Selon ce dernier, les trois secteurs particulièrement prometteurs en matière d’ « e-développement » sont la santé, l’éducation et l’agriculture. La Banque mondiale va appuyer le gouvernement gabonais dans la mise en œuvre de la composante e-santé de son projet e-gouvernement: il s’agit notamment d’informatiser le ministère de la Santé, les hôpitaux, les centres de  santé, et de mettre en place le transfert de données et la consultation de dossiers médicaux via ces infrastructures numériques. « Mais ce projet va avoir aussi un effet d’entraînement sur tout un ensemble de services, de contenus et d’applications dans le domaine de la santé », assure Michel Rogy.

Afin de stimuler l’entrepreneuriat, le projet prévoit la création de pépinières d’entreprises et d’incubateurs TIC dans les trois grandes villes desservies par la fibre optique : Franceville, Port-Gentil et Libreville et de mettre en œuvre une politique de soutien des usages, services et contenus numériques innovants. « Il s’agira donc de créer un environnement propice à la création d’emplois et d’activités générés par le développement du secteur de l’e-santé, qui pourra ensuite servir pour les autres secteurs comme l’e-éducation ou l’e-agriculture », précise Michel Rogy. Autre originalité : les autorités gabonaises ont engagé une réflexion avec la Banque mondiale sur le soutien à l’apprentissage des TIC en langues vernaculaires.

Lors d’un sommet sur le haut débit organisé à Genève en 2011 par l’Union internationale des télécommunications (UIT), l'agence des Nations unies pour le développement spécialisé dans les technologies de l'information et de la communication, le président gabonais avait d’ailleurs promis de "faire du Mégabit" (soit l'accès à l'Internet haut débit) "un droit irrévocable pour tous les citoyens gabonais".

 

[i] Cinquième plus gros producteur de pétrole d’Afrique subsaharienne, le Gabon reste fortement dépendant des revenus du secteur pétrolier.  Au cours des cinq dernières années, le secteur pétrolier a représenté en moyenne 80 % des exportations, 45 % du PIB et 60 % des recettes budgétaires.

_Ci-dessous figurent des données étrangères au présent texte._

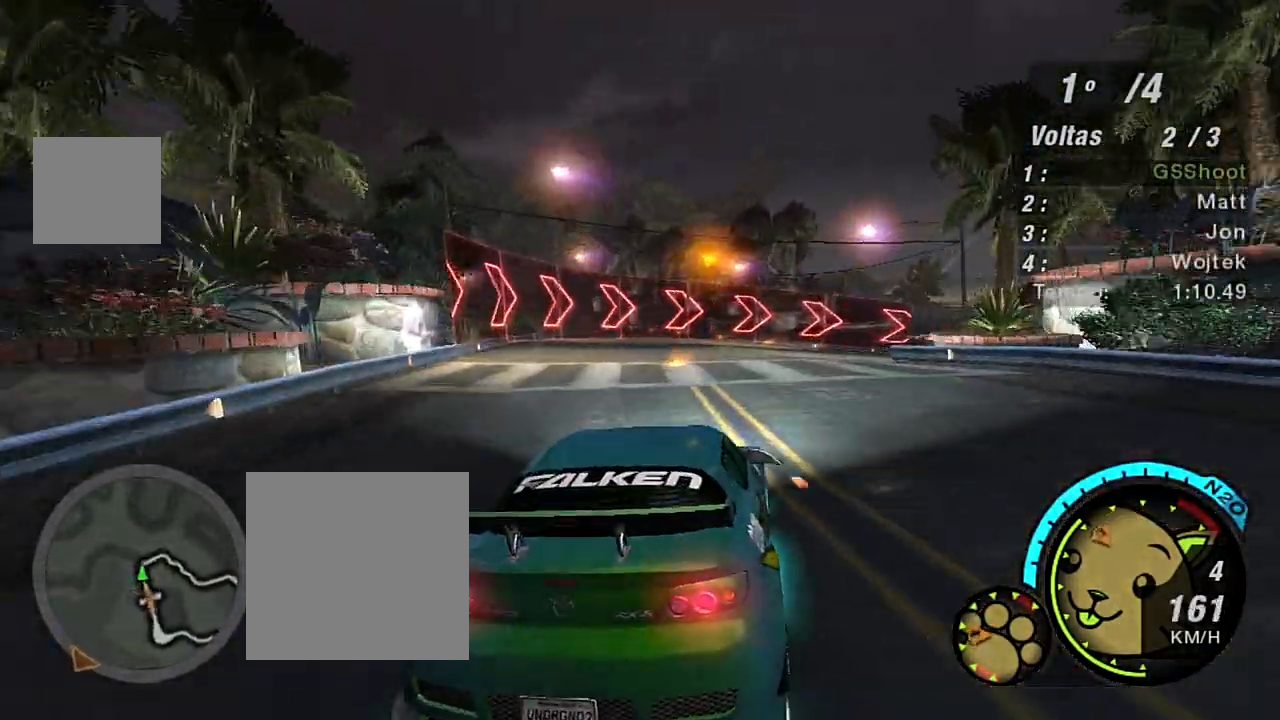
{"buttons": ["L1"], "left_stick": "up-right", "right_stick": "center", "events": [[333, "L2", "up"], [433, "L1", "down"]]}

[ii] A cette même date, le pays comptait 2 542 638 clients pour les services téléphoniques. Ce chiffre est bien supérieur au nombre d’habitants mais s’explique par le fait qu’il existe quatre opérateurs mobiles au Gabon dont les clients possèdent des cartes SIM  de plusieurs opérateurs à la fois,  phénomène qui s'observe dans tous les pays où les services mobiles sont majoritairement prépayés.